Data extracts:

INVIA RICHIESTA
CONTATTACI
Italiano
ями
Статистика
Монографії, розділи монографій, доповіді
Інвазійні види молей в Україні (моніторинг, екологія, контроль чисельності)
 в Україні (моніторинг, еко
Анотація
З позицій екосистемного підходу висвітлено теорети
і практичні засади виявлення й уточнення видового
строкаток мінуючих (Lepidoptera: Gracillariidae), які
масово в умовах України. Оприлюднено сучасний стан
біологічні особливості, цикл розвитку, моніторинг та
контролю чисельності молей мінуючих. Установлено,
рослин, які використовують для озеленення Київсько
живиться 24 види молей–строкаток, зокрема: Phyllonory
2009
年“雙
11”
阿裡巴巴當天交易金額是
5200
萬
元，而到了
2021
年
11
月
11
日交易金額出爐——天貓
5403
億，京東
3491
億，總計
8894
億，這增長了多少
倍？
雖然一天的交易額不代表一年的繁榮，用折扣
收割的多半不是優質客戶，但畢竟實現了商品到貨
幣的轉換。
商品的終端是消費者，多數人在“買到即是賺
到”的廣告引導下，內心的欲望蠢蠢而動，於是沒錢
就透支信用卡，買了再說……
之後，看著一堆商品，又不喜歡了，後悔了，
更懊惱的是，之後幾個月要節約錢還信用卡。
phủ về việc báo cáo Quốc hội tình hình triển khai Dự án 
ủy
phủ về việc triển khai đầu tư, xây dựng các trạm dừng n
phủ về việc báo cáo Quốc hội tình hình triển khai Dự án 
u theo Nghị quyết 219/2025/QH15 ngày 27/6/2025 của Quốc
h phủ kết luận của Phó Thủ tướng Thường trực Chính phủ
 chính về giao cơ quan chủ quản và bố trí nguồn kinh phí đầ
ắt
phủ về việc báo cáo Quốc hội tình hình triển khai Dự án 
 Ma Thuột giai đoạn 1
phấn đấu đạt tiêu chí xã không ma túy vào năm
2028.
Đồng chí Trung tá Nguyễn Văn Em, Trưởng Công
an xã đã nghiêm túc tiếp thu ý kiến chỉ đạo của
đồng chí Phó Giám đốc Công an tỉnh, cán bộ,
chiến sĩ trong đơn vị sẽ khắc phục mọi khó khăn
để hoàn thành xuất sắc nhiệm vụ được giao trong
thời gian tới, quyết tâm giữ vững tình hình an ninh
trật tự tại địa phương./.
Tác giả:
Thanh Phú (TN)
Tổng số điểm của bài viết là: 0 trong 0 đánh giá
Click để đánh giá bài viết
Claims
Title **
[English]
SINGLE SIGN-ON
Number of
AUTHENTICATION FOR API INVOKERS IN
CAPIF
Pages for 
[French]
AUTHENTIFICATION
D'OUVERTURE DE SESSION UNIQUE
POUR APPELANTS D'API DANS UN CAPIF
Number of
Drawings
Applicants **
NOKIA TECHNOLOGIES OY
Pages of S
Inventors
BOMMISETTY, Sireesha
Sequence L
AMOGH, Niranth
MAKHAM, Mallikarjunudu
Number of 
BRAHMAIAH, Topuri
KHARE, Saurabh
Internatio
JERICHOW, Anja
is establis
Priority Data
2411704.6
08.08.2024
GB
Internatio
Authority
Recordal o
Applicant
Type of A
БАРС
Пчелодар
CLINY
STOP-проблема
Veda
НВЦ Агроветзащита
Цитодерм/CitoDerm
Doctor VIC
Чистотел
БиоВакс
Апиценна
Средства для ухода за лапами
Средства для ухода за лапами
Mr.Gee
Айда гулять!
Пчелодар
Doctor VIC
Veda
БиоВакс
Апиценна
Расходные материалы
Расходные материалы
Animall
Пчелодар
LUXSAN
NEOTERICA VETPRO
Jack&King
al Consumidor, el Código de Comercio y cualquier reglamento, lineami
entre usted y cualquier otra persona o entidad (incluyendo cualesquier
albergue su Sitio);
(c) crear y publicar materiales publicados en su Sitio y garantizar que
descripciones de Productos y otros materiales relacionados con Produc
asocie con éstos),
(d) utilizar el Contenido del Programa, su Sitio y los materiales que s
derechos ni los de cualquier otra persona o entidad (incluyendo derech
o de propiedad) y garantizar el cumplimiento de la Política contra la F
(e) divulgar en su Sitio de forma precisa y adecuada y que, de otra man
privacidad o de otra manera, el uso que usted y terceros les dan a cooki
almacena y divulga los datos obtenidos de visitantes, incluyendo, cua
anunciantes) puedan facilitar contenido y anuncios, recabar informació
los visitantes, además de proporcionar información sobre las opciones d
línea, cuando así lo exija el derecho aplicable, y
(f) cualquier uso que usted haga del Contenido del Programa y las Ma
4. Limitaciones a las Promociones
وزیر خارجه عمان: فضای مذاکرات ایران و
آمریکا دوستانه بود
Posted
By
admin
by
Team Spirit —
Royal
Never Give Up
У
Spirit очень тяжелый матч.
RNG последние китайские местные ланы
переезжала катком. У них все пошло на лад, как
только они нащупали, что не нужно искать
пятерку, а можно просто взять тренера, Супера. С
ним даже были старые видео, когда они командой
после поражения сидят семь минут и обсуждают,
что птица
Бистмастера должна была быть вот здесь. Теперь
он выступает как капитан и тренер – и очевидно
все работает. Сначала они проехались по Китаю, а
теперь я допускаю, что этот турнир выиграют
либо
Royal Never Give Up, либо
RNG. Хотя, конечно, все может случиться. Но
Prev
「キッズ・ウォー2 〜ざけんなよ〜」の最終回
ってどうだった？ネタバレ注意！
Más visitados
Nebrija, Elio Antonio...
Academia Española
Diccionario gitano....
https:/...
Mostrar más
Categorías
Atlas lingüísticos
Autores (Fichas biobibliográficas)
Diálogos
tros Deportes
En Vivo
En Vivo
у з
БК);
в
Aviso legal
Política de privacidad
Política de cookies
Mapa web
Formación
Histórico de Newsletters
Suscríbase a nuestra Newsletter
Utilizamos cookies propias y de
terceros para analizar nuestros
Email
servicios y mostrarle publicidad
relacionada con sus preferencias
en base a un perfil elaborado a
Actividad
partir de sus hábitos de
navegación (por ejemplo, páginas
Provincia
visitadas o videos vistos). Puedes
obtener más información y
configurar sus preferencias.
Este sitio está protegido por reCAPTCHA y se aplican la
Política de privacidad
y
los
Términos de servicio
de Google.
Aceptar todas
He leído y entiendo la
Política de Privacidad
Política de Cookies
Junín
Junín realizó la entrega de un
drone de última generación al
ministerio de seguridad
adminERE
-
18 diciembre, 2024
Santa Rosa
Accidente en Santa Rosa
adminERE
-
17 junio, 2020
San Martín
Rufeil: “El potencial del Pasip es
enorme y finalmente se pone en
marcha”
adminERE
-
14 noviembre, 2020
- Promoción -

Task objective: Rewrite the text lines from all of the data above as a JSON list of strings, with one string per line and blank lines left out.

Written response:
[
  "INVIA RICHIESTA",
  "CONTATTACI",
  "Italiano",
  "ями",
  "Статистика",
  "Монографії, розділи монографій, доповіді",
  "Інвазійні види молей в Україні (моніторинг, екологія, контроль чисельності)",
  " в Україні (моніторинг, еко",
  "Анотація",
  "З позицій екосистемного підходу висвітлено теорети",
  "і практичні засади виявлення й уточнення видового",
  "строкаток мінуючих (Lepidoptera: Gracillariidae), які",
  "масово в умовах України. Оприлюднено сучасний стан",
  "біологічні особливості, цикл розвитку, моніторинг та",
  "контролю чисельності молей мінуючих. Установлено,",
  "рослин, які використовують для озеленення Київсько",
  "живиться 24 види молей–строкаток, зокрема: Phyllonory",
  "2009",
  "年“雙",
  "11”",
  "阿裡巴巴當天交易金額是",
  "5200",
  "萬",
  "元，而到了",
  "2021",
  "年",
  "11",
  "月",
  "11",
  "日交易金額出爐——天貓",
  "5403",
  "億，京東",
  "3491",
  "億，總計",
  "8894",
  "億，這增長了多少",
  "倍？",
  "雖然一天的交易額不代表一年的繁榮，用折扣",
  "收割的多半不是優質客戶，但畢竟實現了商品到貨",
  "幣的轉換。",
  "商品的終端是消費者，多數人在“買到即是賺",
  "到”的廣告引導下，內心的欲望蠢蠢而動，於是沒錢",
  "就透支信用卡，買了再說……",
  "之後，看著一堆商品，又不喜歡了，後悔了，",
  "更懊惱的是，之後幾個月要節約錢還信用卡。",
  "phủ về việc báo cáo Quốc hội tình hình triển khai Dự án ",
  "ủy",
  "phủ về việc triển khai đầu tư, xây dựng các trạm dừng n",
  "phủ về việc báo cáo Quốc hội tình hình triển khai Dự án ",
  "u theo Nghị quyết 219/2025/QH15 ngày 27/6/2025 của Quốc",
  "h phủ kết luận của Phó Thủ tướng Thường trực Chính phủ",
  " chính về giao cơ quan chủ quản và bố trí nguồn kinh phí đầ",
  "ắt",
  "phủ về việc báo cáo Quốc hội tình hình triển khai Dự án ",
  " Ma Thuột giai đoạn 1",
  "phấn đấu đạt tiêu chí xã không ma túy vào năm",
  "2028.",
  "Đồng chí Trung tá Nguyễn Văn Em, Trưởng Công",
  "an xã đã nghiêm túc tiếp thu ý kiến chỉ đạo của",
  "đồng chí Phó Giám đốc Công an tỉnh, cán bộ,",
  "chiến sĩ trong đơn vị sẽ khắc phục mọi khó khăn",
  "để hoàn thành xuất sắc nhiệm vụ được giao trong",
  "thời gian tới, quyết tâm giữ vững tình hình an ninh",
  "trật tự tại địa phương./.",
  "Tác giả:",
  "Thanh Phú (TN)",
  "Tổng số điểm của bài viết là: 0 trong 0 đánh giá",
  "Click để đánh giá bài viết",
  "Claims",
  "Title **",
  "[English]",
  "SINGLE SIGN-ON",
  "Number of",
  "AUTHENTICATION FOR API INVOKERS IN",
  "CAPIF",
  "Pages for ",
  "[French]",
  "AUTHENTIFICATION",
  "D'OUVERTURE DE SESSION UNIQUE",
  "POUR APPELANTS D'API DANS UN CAPIF",
  "Number of",
  "Drawings",
  "Applicants **",
  "NOKIA TECHNOLOGIES OY",
  "Pages of S",
  "Inventors",
  "BOMMISETTY, Sireesha",
  "Sequence L",
  "AMOGH, Niranth",
  "MAKHAM, Mallikarjunudu",
  "Number of ",
  "BRAHMAIAH, Topuri",
  "KHARE, Saurabh",
  "Internatio",
  "JERICHOW, Anja",
  "is establis",
  "Priority Data",
  "2411704.6",
  "08.08.2024",
  "GB",
  "Internatio",
  "Authority",
  "Recordal o",
  "Applicant",
  "Type of A",
  "БАРС",
  "Пчелодар",
  "CLINY",
  "STOP-проблема",
  "Veda",
  "НВЦ Агроветзащита",
  "Цитодерм/CitoDerm",
  "Doctor VIC",
  "Чистотел",
  "БиоВакс",
  "Апиценна",
  "Средства для ухода за лапами",
  "Средства для ухода за лапами",
  "Mr.Gee",
  "Айда гулять!",
  "Пчелодар",
  "Doctor VIC",
  "Veda",
  "БиоВакс",
  "Апиценна",
  "Расходные материалы",
  "Расходные материалы",
  "Animall",
  "Пчелодар",
  "LUXSAN",
  "NEOTERICA VETPRO",
  "Jack&King",
  "al Consumidor, el Código de Comercio y cualquier reglamento, lineami",
  "entre usted y cualquier otra persona o entidad (incluyendo cualesquier",
  "albergue su Sitio);",
  "(c) crear y publicar materiales publicados en su Sitio y garantizar que",
  "descripciones de Productos y otros materiales relacionados con Produc",
  "asocie con éstos),",
  "(d) utilizar el Contenido del Programa, su Sitio y los materiales que s",
  "derechos ni los de cualquier otra persona o entidad (incluyendo derech",
  "o de propiedad) y garantizar el cumplimiento de la Política contra la F",
  "(e) divulgar en su Sitio de forma precisa y adecuada y que, de otra man",
  "privacidad o de otra manera, el uso que usted y terceros les dan a cooki",
  "almacena y divulga los datos obtenidos de visitantes, incluyendo, cua",
  "anunciantes) puedan facilitar contenido y anuncios, recabar informació",
  "los visitantes, además de proporcionar información sobre las opciones d",
  "línea, cuando así lo exija el derecho aplicable, y",
  "(f) cualquier uso que usted haga del Contenido del Programa y las Ma",
  "4. Limitaciones a las Promociones",
  "وزیر خارجه عمان: فضای مذاکرات ایران و",
  "آمریکا دوستانه بود",
  "Posted",
  "By",
  "admin",
  "by",
  "Team Spirit —",
  "Royal",
  "Never Give Up",
  "У",
  "Spirit очень тяжелый матч.",
  "RNG последние китайские местные ланы",
  "переезжала катком. У них все пошло на лад, как",
  "только они нащупали, что не нужно искать",
  "пятерку, а можно просто взять тренера, Супера. С",
  "ним даже были старые видео, когда они командой",
  "после поражения сидят семь минут и обсуждают,",
  "что птица",
  "Бистмастера должна была быть вот здесь. Теперь",
  "он выступает как капитан и тренер – и очевидно",
  "все работает. Сначала они проехались по Китаю, а",
  "теперь я допускаю, что этот турнир выиграют",
  "либо",
  "Royal Never Give Up, либо",
  "RNG. Хотя, конечно, все может случиться. Но",
  "Prev",
  "「キッズ・ウォー2 〜ざけんなよ〜」の最終回",
  "ってどうだった？ネタバレ注意！",
  "Más visitados",
  "Nebrija, Elio Antonio...",
  "Academia Española",
  "Diccionario gitano....",
  "https:/...",
  "Mostrar más",
  "Categorías",
  "Atlas lingüísticos",
  "Autores (Fichas biobibliográficas)",
  "Diálogos",
  "tros Deportes",
  "En Vivo",
  "En Vivo",
  "у з",
  "БК);",
  "в",
  "Aviso legal",
  "Política de privacidad",
  "Política de cookies",
  "Mapa web",
  "Formación",
  "Histórico de Newsletters",
  "Suscríbase a nuestra Newsletter",
  "Utilizamos cookies propias y de",
  "terceros para analizar nuestros",
  "Email",
  "servicios y mostrarle publicidad",
  "relacionada con sus preferencias",
  "en base a un perfil elaborado a",
  "Actividad",
  "partir de sus hábitos de",
  "navegación (por ejemplo, páginas",
  "Provincia",
  "visitadas o videos vistos). Puedes",
  "obtener más información y",
  "configurar sus preferencias.",
  "Este sitio está protegido por reCAPTCHA y se aplican la",
  "Política de privacidad",
  "y",
  "los",
  "Términos de servicio",
  "de Google.",
  "Aceptar todas",
  "He leído y entiendo la",
  "Política de Privacidad",
  "Política de Cookies",
  "Junín",
  "Junín realizó la entrega de un",
  "drone de última generación al",
  "ministerio de seguridad",
  "adminERE",
  "-",
  "18 diciembre, 2024",
  "Santa Rosa",
  "Accidente en Santa Rosa",
  "adminERE",
  "-",
  "17 junio, 2020",
  "San Martín",
  "Rufeil: “El potencial del Pasip es",
  "enorme y finalmente se pone en",
  "marcha”",
  "adminERE",
  "-",
  "14 noviembre, 2020",
  "- Promoción -"
]